The equilibrium follows the reaction:

#SO_2(g) + NO_2(g) rightleftharpoons SO_3(g) + NO(g)#

And #K_"eq"=3.75=([SO_3(g)][NO(g)])/([SO_2(g)][NO_2(g)])#

And if #x*mol*L^-1# #SO_2# reacts.................

#K_"eq"=3.75=((0.680+x)(0.680+x))/((0.680-x)(0.680-x))#

#K_"eq"=3.75=(x^2+1.360x+0.462)/(x^2-1.360x+0.462)#

And so,

#3.75x^2-5.10x+1.73=x^2+1.360x+0.462#

And thus, #2.75x^2-6.46x+1.268=0#

This has roots at #x=2.13, or x=0.216# (I used the quadratic equation for this solution!)
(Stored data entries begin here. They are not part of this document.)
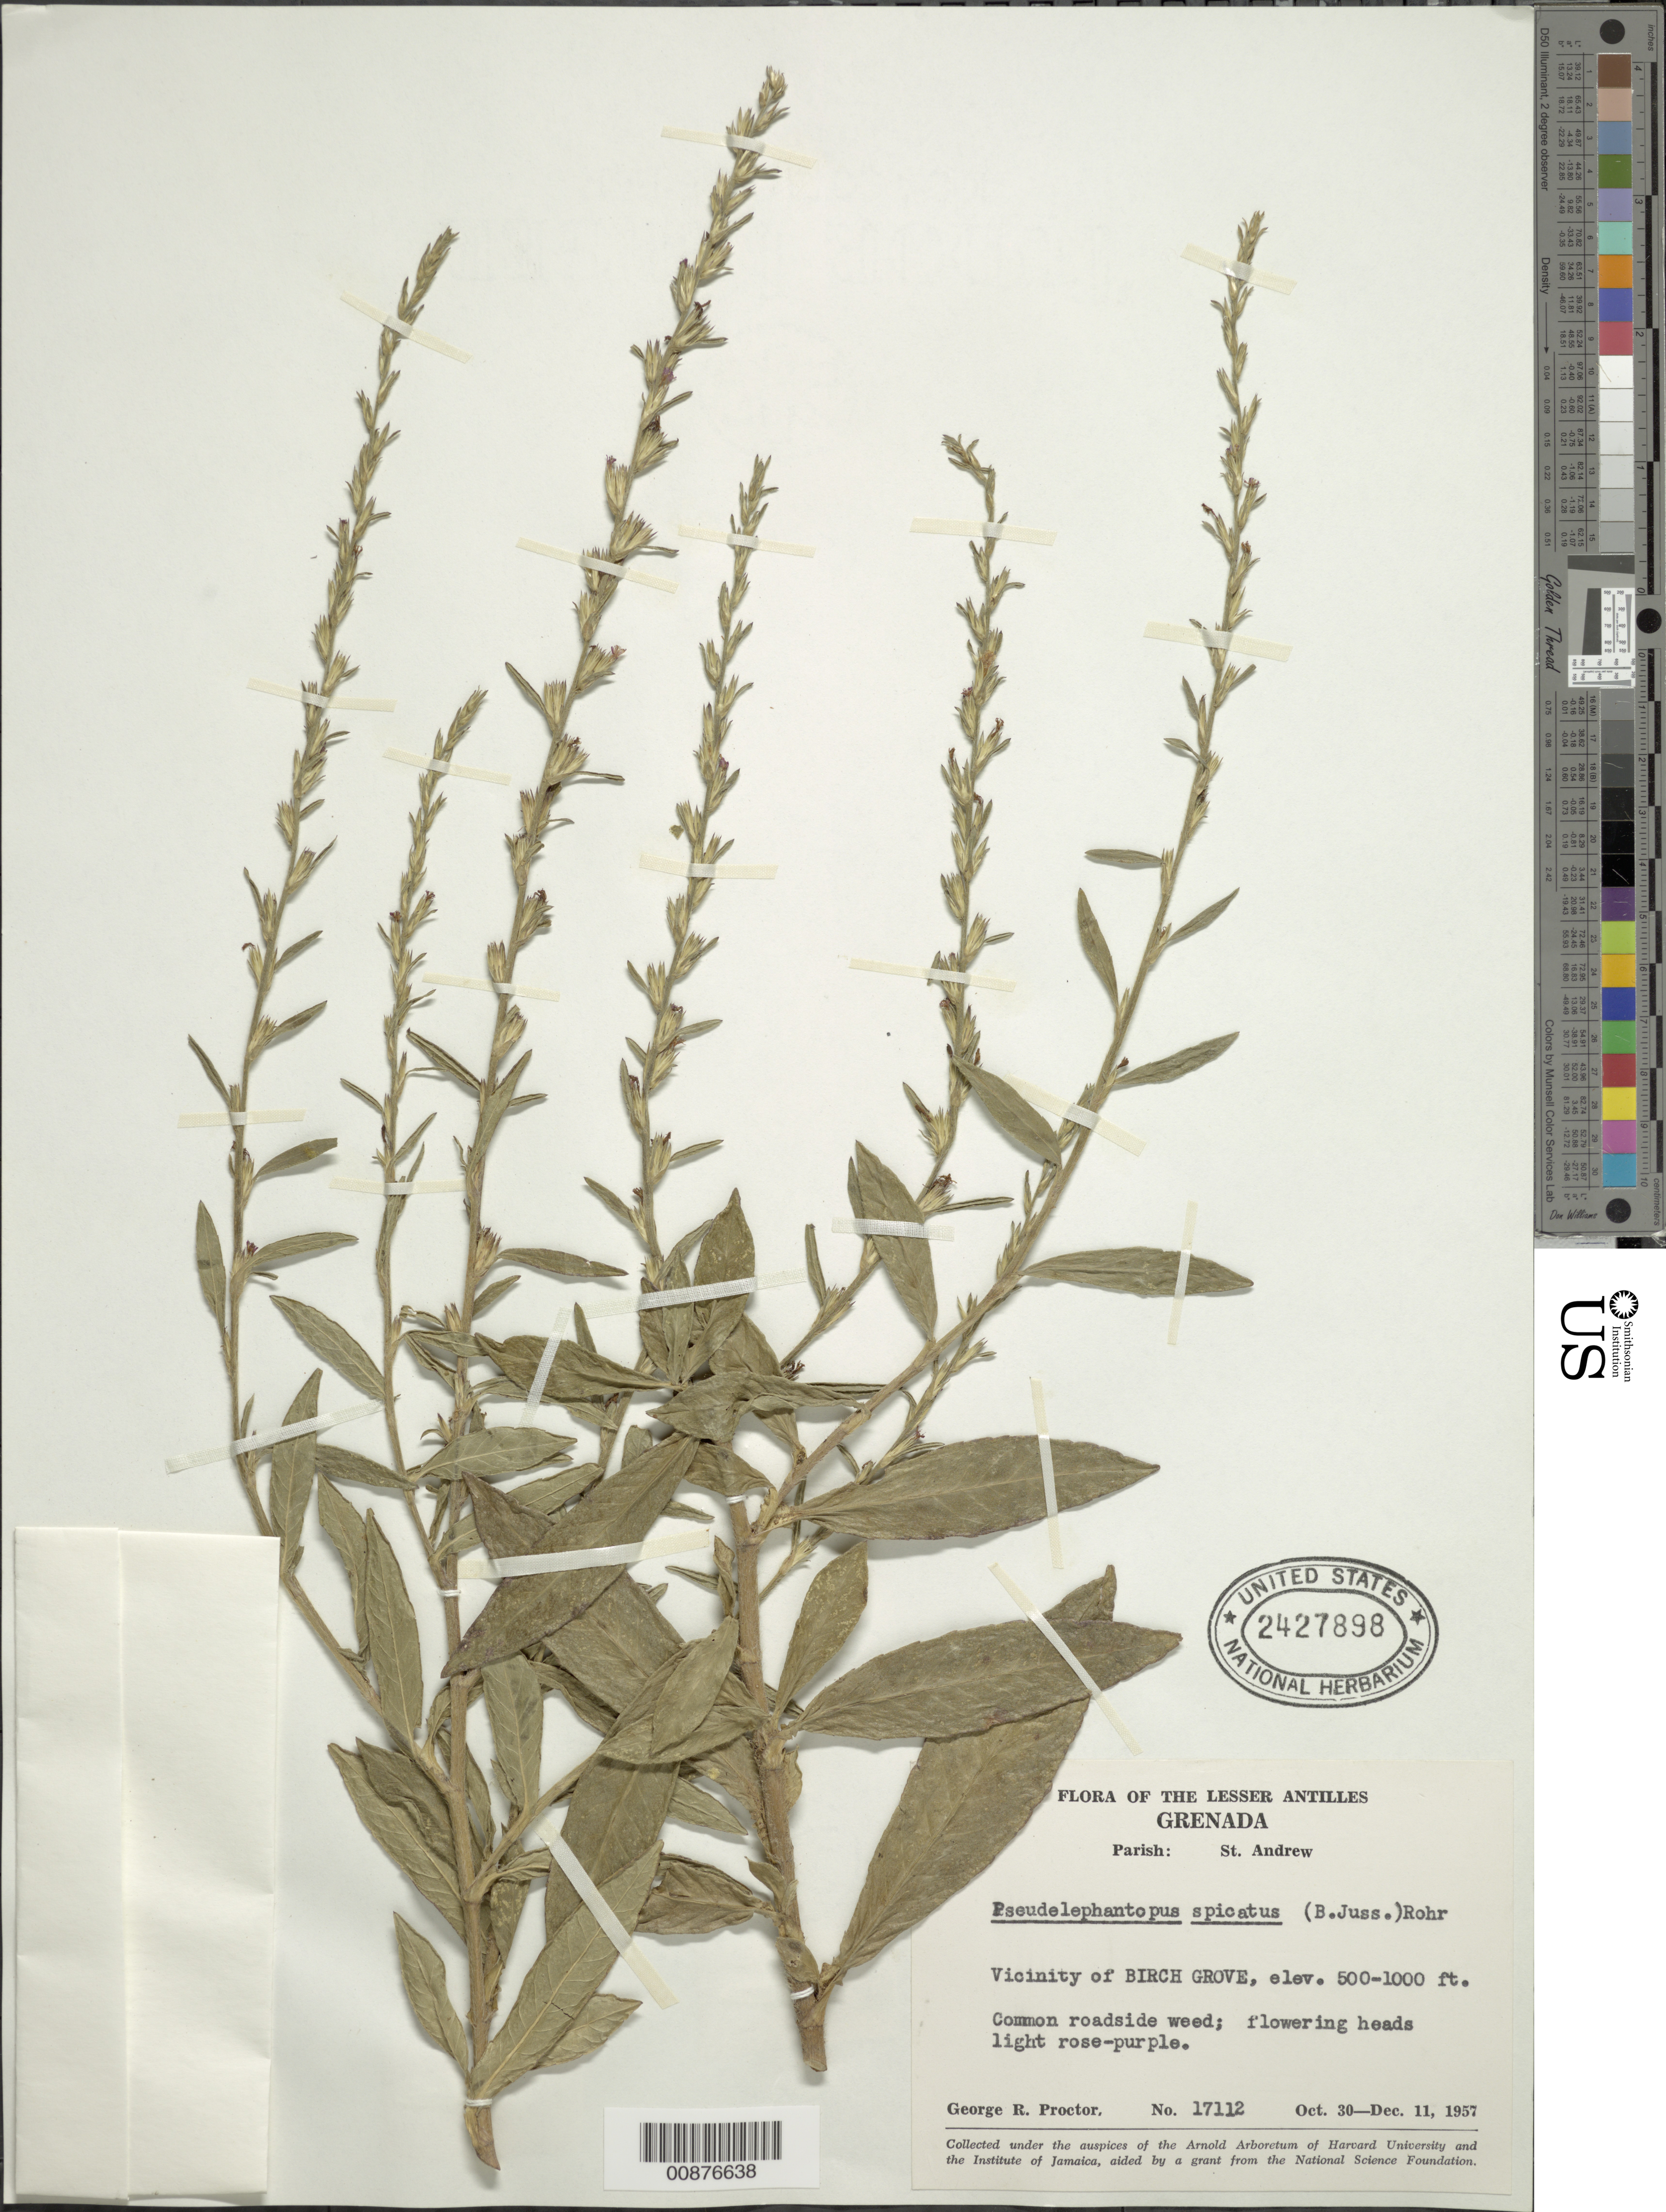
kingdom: Plantae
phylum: Tracheophyta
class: Magnoliopsida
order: Asterales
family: Asteraceae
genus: Pseudelephantopus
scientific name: Pseudelephantopus spicatus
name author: (Juss. ex Aubl.) C.F. Baker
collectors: G. R. Proctor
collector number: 17112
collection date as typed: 30 Oct 1957 to 11 Dec 1957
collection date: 1957-10-30/1957-12-11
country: Grenada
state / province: Saint Andrew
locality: Vicinity of Birch Grove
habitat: Roadside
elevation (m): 152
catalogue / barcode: US 2427898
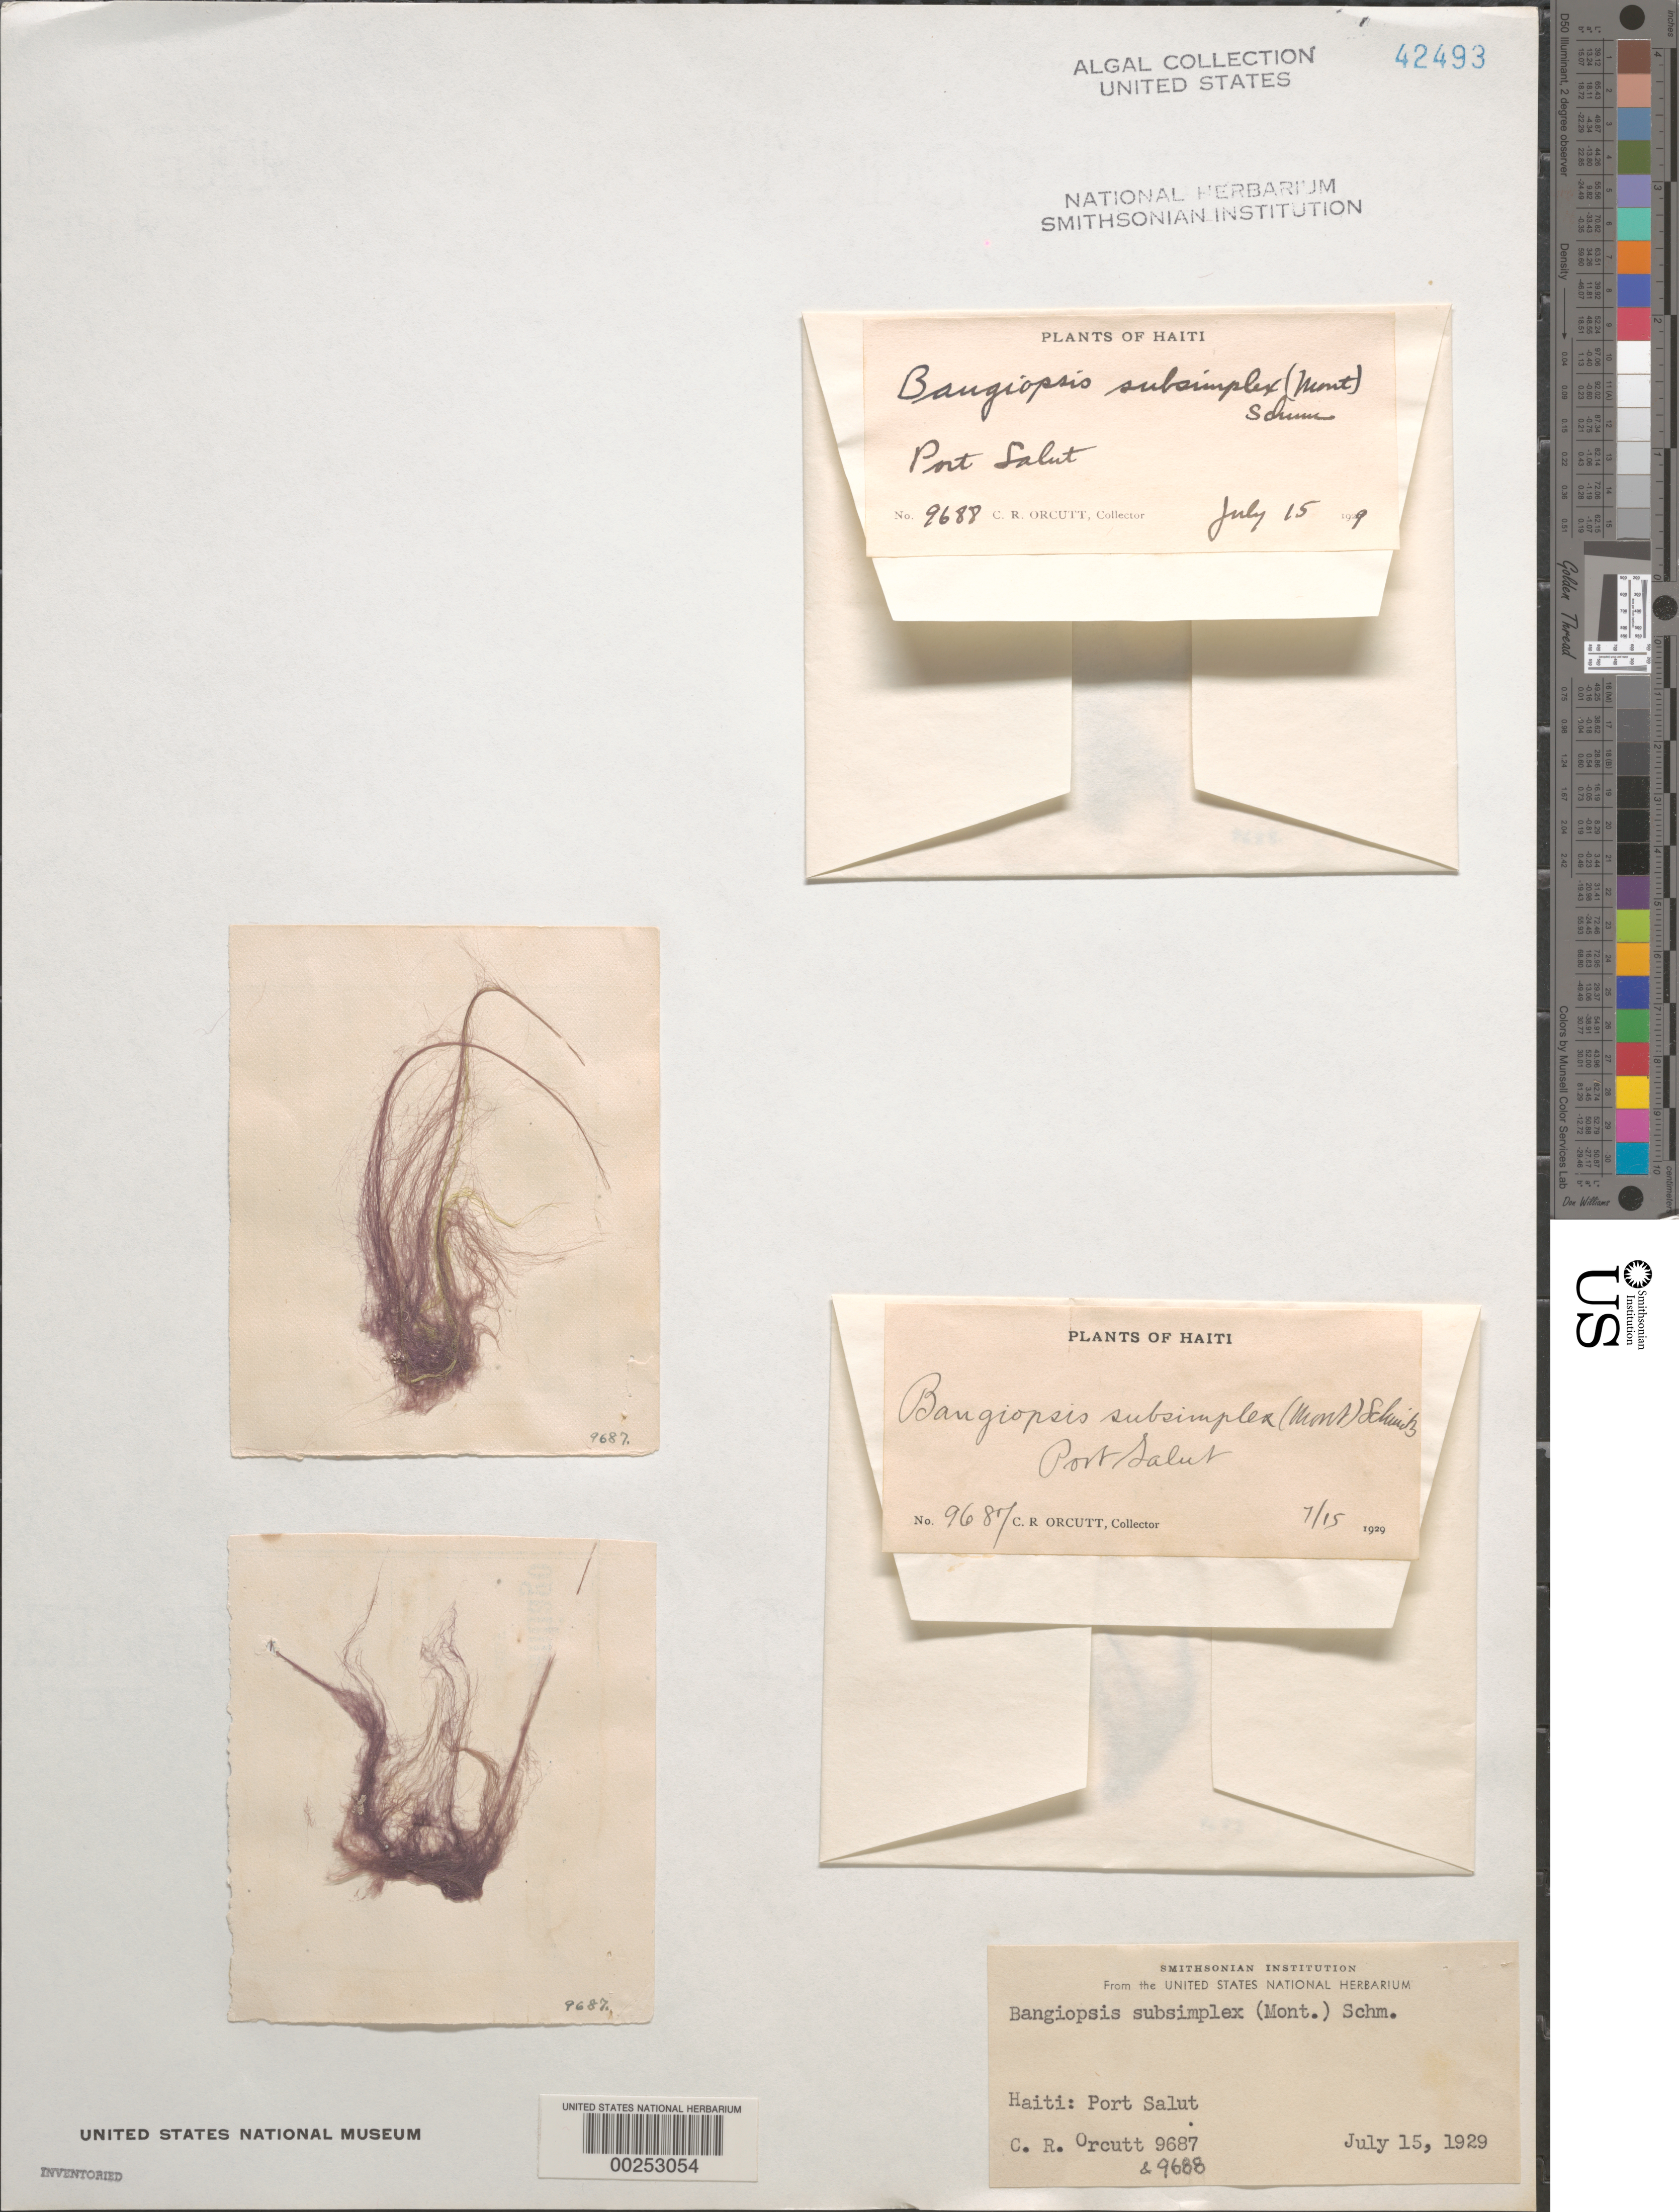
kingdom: Plantae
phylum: Rhodophyta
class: Stylonematophyceae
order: Stylonematales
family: Stylonemataceae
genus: Bangiopsis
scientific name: Bangiopsis subsimplex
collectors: C. R. Orcutt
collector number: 9687 & 9688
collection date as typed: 15 Jul 1929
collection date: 1929-07-15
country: Haiti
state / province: Sud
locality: Port Salut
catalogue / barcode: US 42493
Clearly, the lower value is the only solution consistent with the starting conditions. And thus at equilibrium:

#[SO_3(g)]=0.680+0.216=0.896*mol*L^-1#.

#[NO(g)]=0.680+0.216=0.896*mol*L^-1#.

#[SO_2(g)]=0.680-0.216=0.464*mol*L^-1#.

#[NO_2(g)]=0.680-0.216=0.464*mol*L^-1#.

Just as a check, I reput these calculated values back into the equilibrium expression:

#(0.896)^2/(0.464)^2~=3.75# as required........

Good question; I am stealing it for my A2 class...........Gee, they will howl; especially as some of them will use #x=2.13#.